There are a few places here where you can get a chimney sweep because there are a lot of people with a fireplace in the area (near El Escorial and at 800+ m above sea level). We get our chimney swept every other year 'cos it's too expensive every year at 80 - 100 € for 15 mins work approx.


----------



## baldilocks (Mar 7, 2010)

4tunate said:


> No I have not had the chimney swept, I have been looking for someone to do this for the past 2 years but with no luck. I have been burning Fuegonet every so often which is designed to get rid of any build up of resins etc. Obviously it did not work.
> 
> Yesterday morning I trawled the Internet again and found a company some 45 km away in Jaen who replied to my email within 10 minutes of my sending it. They said that they would be willing to look at the problem. I had already given them the make and model of my log burner so they know in advance that it isn't going to be an easy or straightforward job. They told me that they would charge 25 Euros to come out to my house and 33 Euros per hour for the work plus the cost of any parts etc.
> 
> They are going to contact me again tonight after they have sifted through the answers I gave to the questions they asked. Fingers crossed.
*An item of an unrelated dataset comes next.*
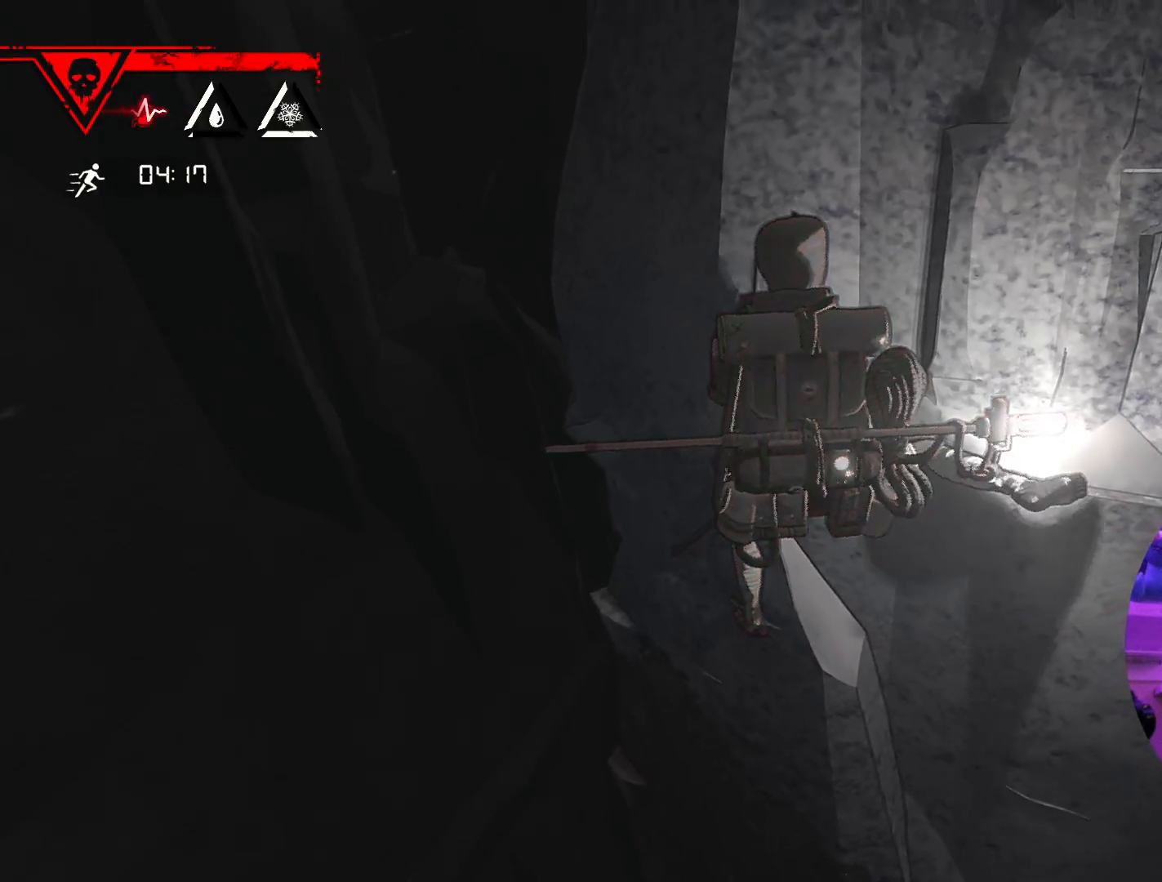
{"buttons": [], "left_stick": "down", "right_stick": "center", "events": [[33, "left_stick", "left"], [217, "left_stick", "center"], [383, "left_stick", "down"]]}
If they are any good, perhaps you'd be kind enough to PM me with their details - we aren't *so* far from you.


----------



## Solwriter (Jan 10, 2012)

truck1 said:


> last year we had 10 power cuts in 1 day it cooked my computer i sent endesa the bill 214 euros from the computer shop for the repair i think they said tough. i should buy a safety device


We have regular power outages here. Usually at changeover times when the changeover doesn't go as planned. But also because there always seems to be someone doing work which affects the cables. And then there's high winds....
When our old laptop got cooked we installed a UPS for each computer (we have three). I think they cost around 80 euros each, but I could be wrong and they could be cheaper now.
Either way, it was money well spent as they keep power going to each pc (and one monitor) for up to twenty minutes and thats usually plenty of time to shut down without mishap.
Our newish electric box also has a power surge protector (in line with latest guidelines evidently) and so do our two main computers.
We learn as we go along.


----------



## Guest (Feb 9, 2012)

baldilocks said:


> If they are any good, perhaps you'd be kind enough to PM me with their details - we aren't *so* far from you.


With pleasure.


----------